Poplar CEO James Sweeney declined to comment and David G. Bostwick, MD, founder and CEO of the lab company, did not return a call requesting comment.

Big Fall-off In Lab Revenue

News reports of the bankruptcy filing say Bostwick Labs owed more than $40 million and had been hit hard by payer reductions in reimbursement, particularly since 2012. In a declaration to the court, Bostwick CFO Tammy Hunt said that, at that time, payment for some lab procedures declined by as much as 52% and, during the period from 2012 to 2013, Bostwick experienced a 20% decline in revenue.

Another factor in the financial struggles of Bostwick Laboratories was a federal qui tam lawsuit against both the lab company and Bostwick. Plaintiffs alleged that, during the years 2006-2011, the defendants performed medically-unnecessary tests that did not have a physician’s order and also paid illegal inducements to physicians in violation of the federal anti-kick-back statute.
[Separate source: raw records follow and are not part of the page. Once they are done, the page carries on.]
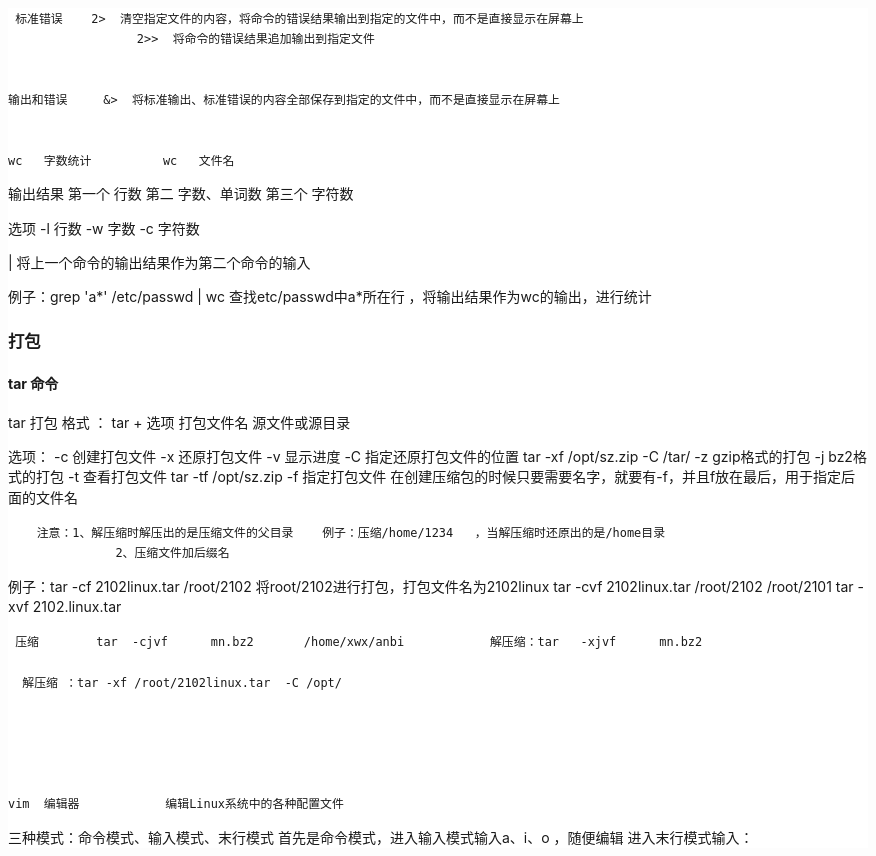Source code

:      标准错误    2>  清空指定文件的内容，将命令的错误结果输出到指定的文件中，而不是直接显示在屏幕上 
                      2>>  将命令的错误结果追加输出到指定文件


    输出和错误     &>  将标准输出、标准错误的内容全部保存到指定的文件中，而不是直接显示在屏幕上


    wc   字数统计          wc   文件名

   输出结果    第一个  行数          第二   字数、单词数    第三个    字符数

  选项    -l  行数    -w  字数     -c  字符数



  |                 将上一个命令的输出结果作为第二个命令的输入

  例子：grep 'a*'  /etc/passwd   | wc      查找etc/passwd中a*所在行 ，将输出结果作为wc的输出，进行统计

### 打包

#### tar 命令


   tar     打包              格式  ：  tar    +  选项     打包文件名         源文件或源目录

   选项：  -c   创建打包文件
                -x   还原打包文件
                -v  显示进度
                -C   指定还原打包文件的位置                          tar -xf /opt/sz.zip      -C    /tar/
                -z        gzip格式的打包
                 -j        bz2格式的打包
                -t        查看打包文件                             tar -tf /opt/sz.zip
                -f     指定打包文件      在创建压缩包的时候只要需要名字，就要有-f，并且f放在最后，用于指定后面的文件名

        注意：1、解压缩时解压出的是压缩文件的父目录    例子：压缩/home/1234   ，当解压缩时还原出的是/home目录
                   2、压缩文件加后缀名


   例子：tar -cf  2102linux.tar   /root/2102     将root/2102进行打包，打包文件名为2102linux
              tar -cvf  2102linux.tar   /root/2102      /root/2101
              tar  -xvf    2102.linux.tar










     压缩        tar  -cjvf      mn.bz2       /home/xwx/anbi            解压缩：tar   -xjvf      mn.bz2         
     
      解压缩 ：tar -xf /root/2102linux.tar  -C /opt/  





    vim  编辑器            编辑Linux系统中的各种配置文件


   三种模式：命令模式、输入模式、末行模式
    首先是命令模式，进入输入模式输入a、i、o   ，随便编辑
                                 进入末行模式输入：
The lab company settled with the federal government for $503,668 in 2013 and an additional $6.05 million in 2014. In January, 2016, federal charges against Bostwick personally were settled with an agreement that he would pay up to $3.75 million. At the time of the bankruptcy filing, Bostwick Labs still owed the federal government $2.7 million of that amount.

Bankruptcy was needed due to negative cash flow and the company has been seeking a buyer since last summer, the Richmond newspaper reported. The sale to Poplar Healthcare would conclude within 45 days. The reason for filing, bankruptcy documents show, stems from continuing negative cash flow. The company was unsuccessful in its search for a buyer.

Bostwick also filed motions to continue working with its client customers, to pay vendors and employees, and to prohibit utilities from discontinuing service. It was short of cash and would not be able to pay employees without access to debter-in-possession financing, which the court approved. On March 20, the court gave permission for Bostwick Laboratories to access $4.4 million in interim post-petition financing.